L'ASSMAT N° 55 février 2007
Les jours fériés
La prise et le paiement des jours fériés et du 1er Mai sont fréquemment sources de conflits entre les assistantes maternelles ou les assistantes familiales et leurs employeurs, souvent les particuliers employeurs mais aussi les employeurs personnes morales. Ainsi de bonnes relations de travail sont parfois empoisonnées parce que salarié et employeur ne s’entendent pas sur le droit applicable aux jours fériés et au 1er Mai, ne parlons pas de la journée de solidarité qu’il faut bien appeler une stupidité étatique tant son fondement et sa logique manquent de transparence.
L’objet de ce dossier est d’en rappeler les règles et d’expliquer leur mise en œuvre après les précisions apportées par la convention collective du 1er juillet 2004 pour les assistantes maternelles employées par des particuliers, puis par la loi du 27 juin 2005 et son décret du 29 mai 2006 pour les assistantes maternelles et les assistantes familiales employées par des personnes morales de droit privé ou de droit public.
L'ASSMAT N° 56 mars 2007
Les impôts 2007
La déclaration de revenus, qui devra être faite pour le 15 mai, est un exercice délicat pour les assistantes maternelles et familiales, en raison de leur régime particulier. Elles ne peuvent pas se contenter d’approuver la somme inscrite sur la déclaration pré-remplie ou de recopier le total des salaires imposables perçus durant l’année et figurant sur leur bulletin de paie ou l’attestation d’emploi.

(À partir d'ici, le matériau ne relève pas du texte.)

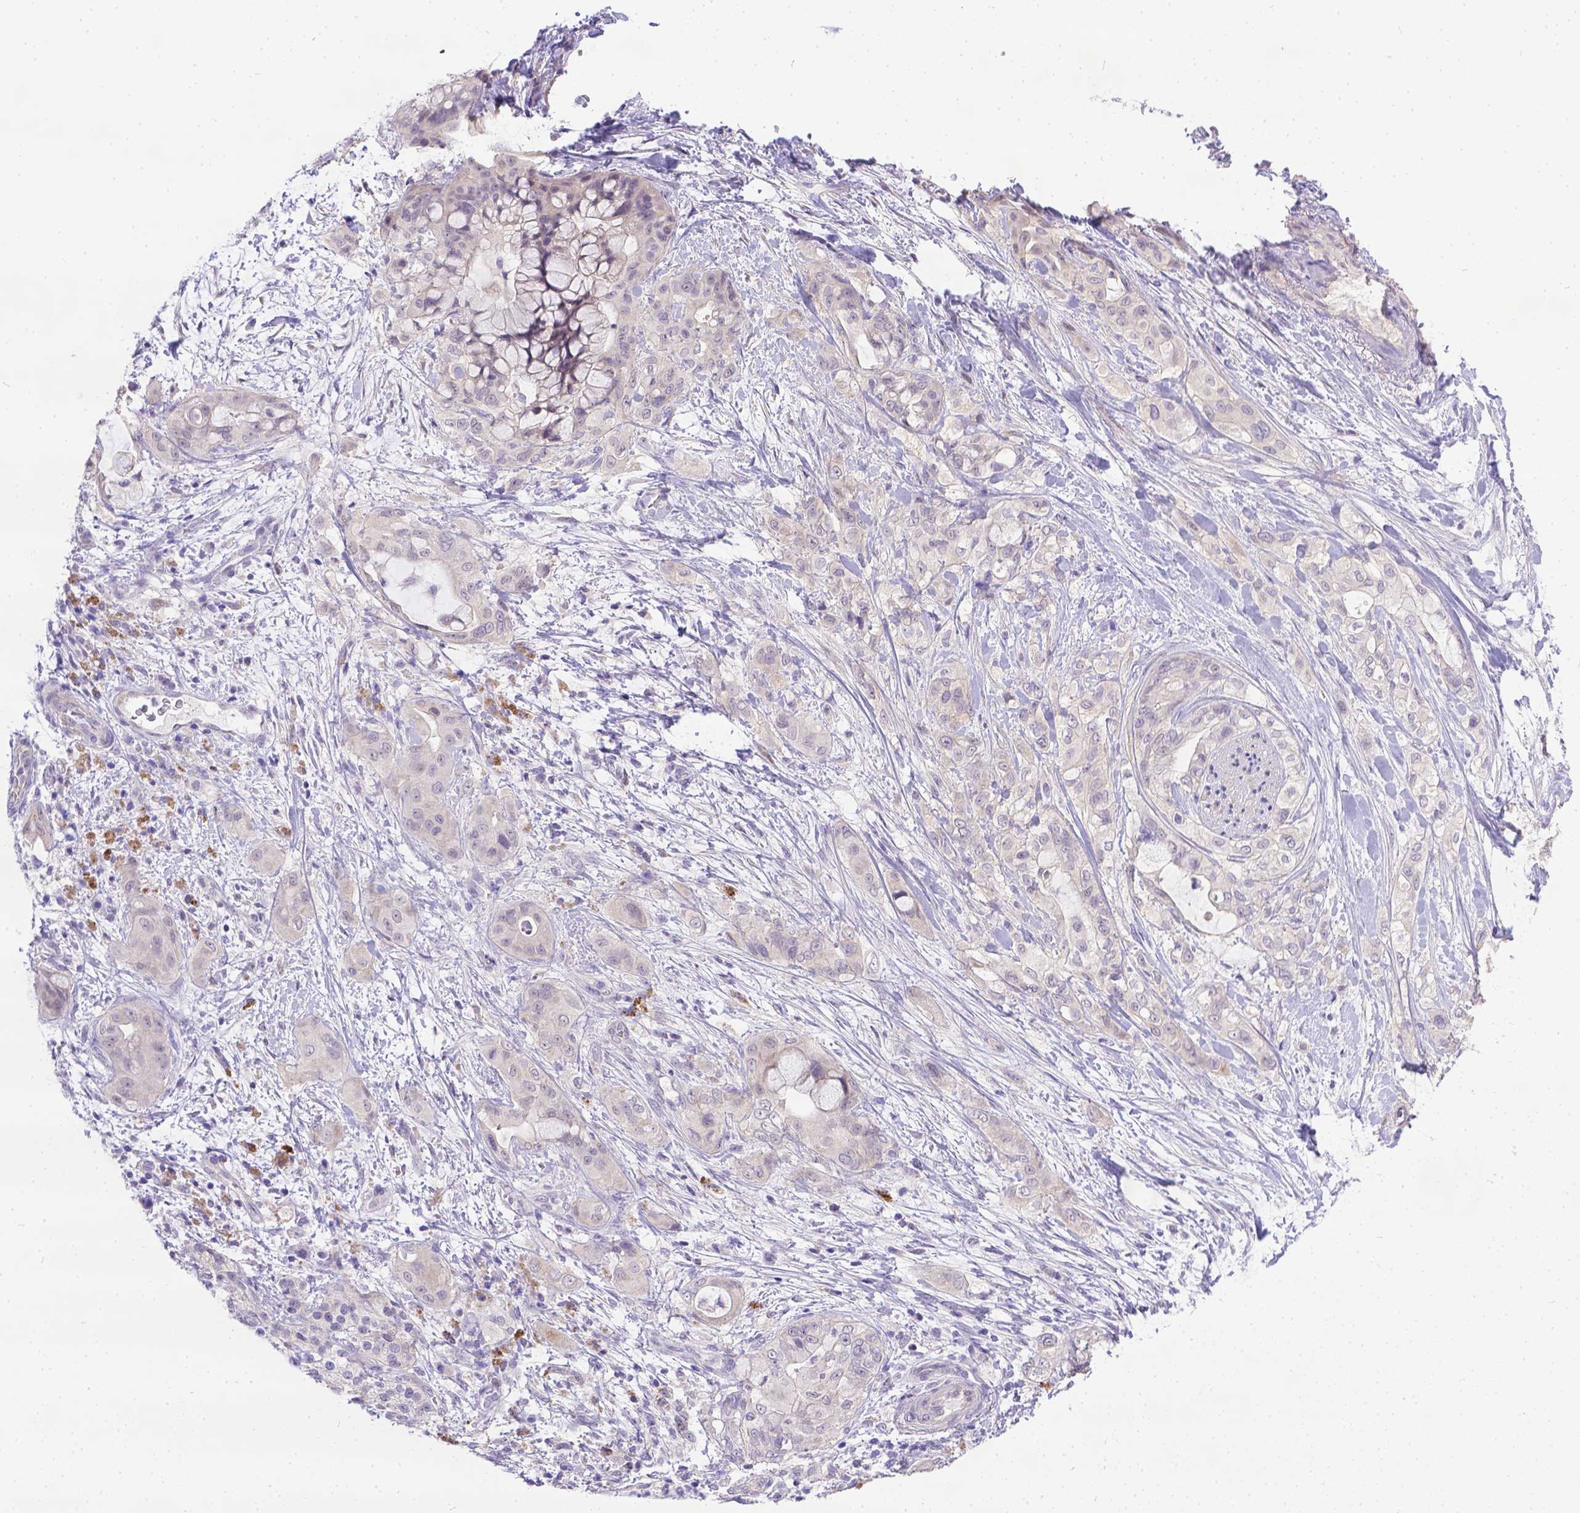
{"staining": {"intensity": "negative", "quantity": "none", "location": "none"}, "tissue": "pancreatic cancer", "cell_type": "Tumor cells", "image_type": "cancer", "snomed": [{"axis": "morphology", "description": "Adenocarcinoma, NOS"}, {"axis": "topography", "description": "Pancreas"}], "caption": "The IHC image has no significant positivity in tumor cells of pancreatic adenocarcinoma tissue. Brightfield microscopy of immunohistochemistry (IHC) stained with DAB (3,3'-diaminobenzidine) (brown) and hematoxylin (blue), captured at high magnification.", "gene": "DLEC1", "patient": {"sex": "male", "age": 71}}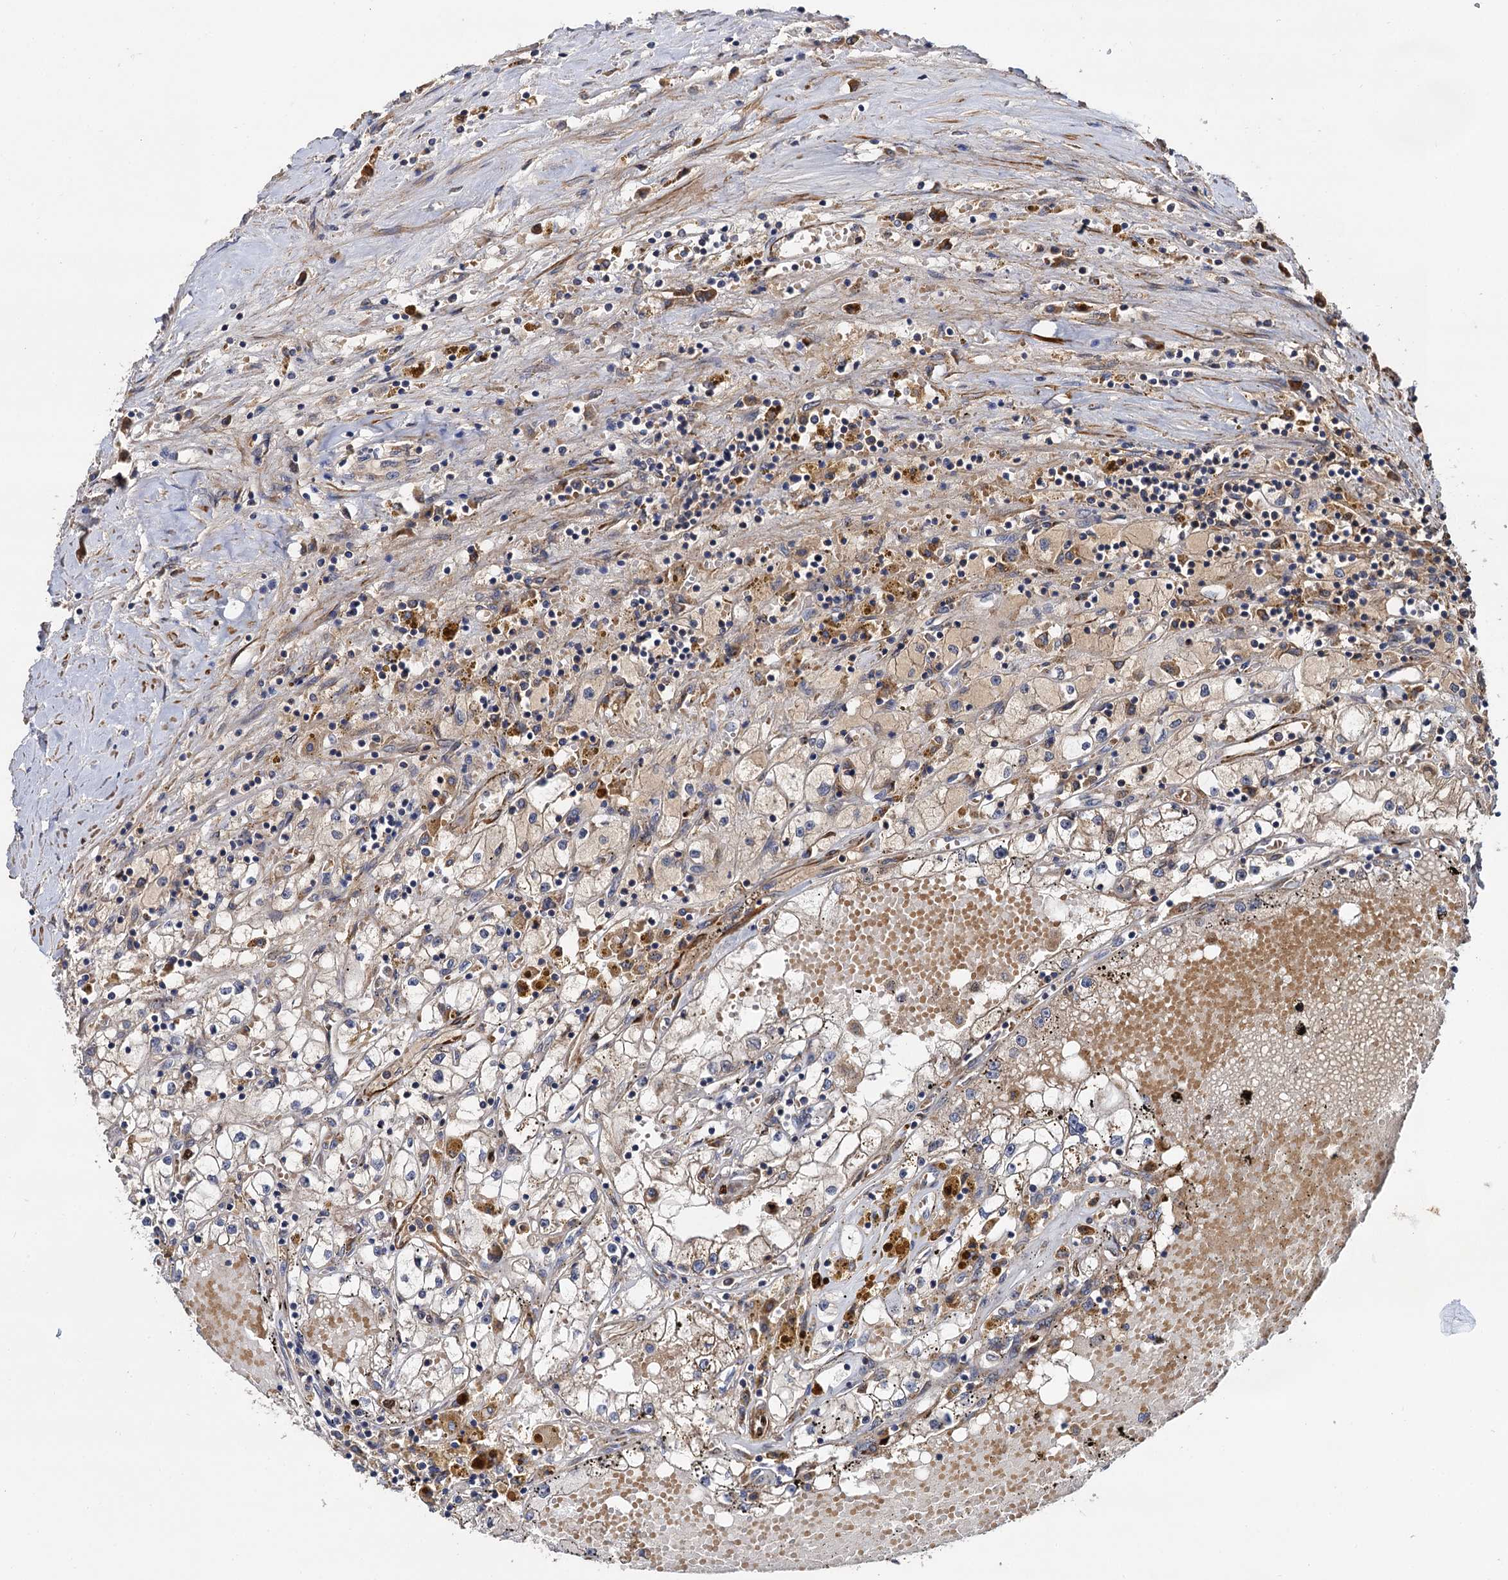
{"staining": {"intensity": "weak", "quantity": "<25%", "location": "cytoplasmic/membranous"}, "tissue": "renal cancer", "cell_type": "Tumor cells", "image_type": "cancer", "snomed": [{"axis": "morphology", "description": "Adenocarcinoma, NOS"}, {"axis": "topography", "description": "Kidney"}], "caption": "A high-resolution micrograph shows immunohistochemistry staining of renal adenocarcinoma, which reveals no significant positivity in tumor cells. Brightfield microscopy of immunohistochemistry (IHC) stained with DAB (brown) and hematoxylin (blue), captured at high magnification.", "gene": "ISM2", "patient": {"sex": "male", "age": 56}}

Mais cela est moins difficile qu’il n’y paraît pour peu qu’on suive bien la procédure et qu’on ait pris soin de relever les éléments constitutifs de cette déclaration : rémunération mais aussi montant des indemnités d’entretien, jours et durée de présence des enfants, etc. En cas de contrôle par l’administration fiscale, l’assistante maternelle ou familiale devra apporter les éléments pour justifier ses calculs.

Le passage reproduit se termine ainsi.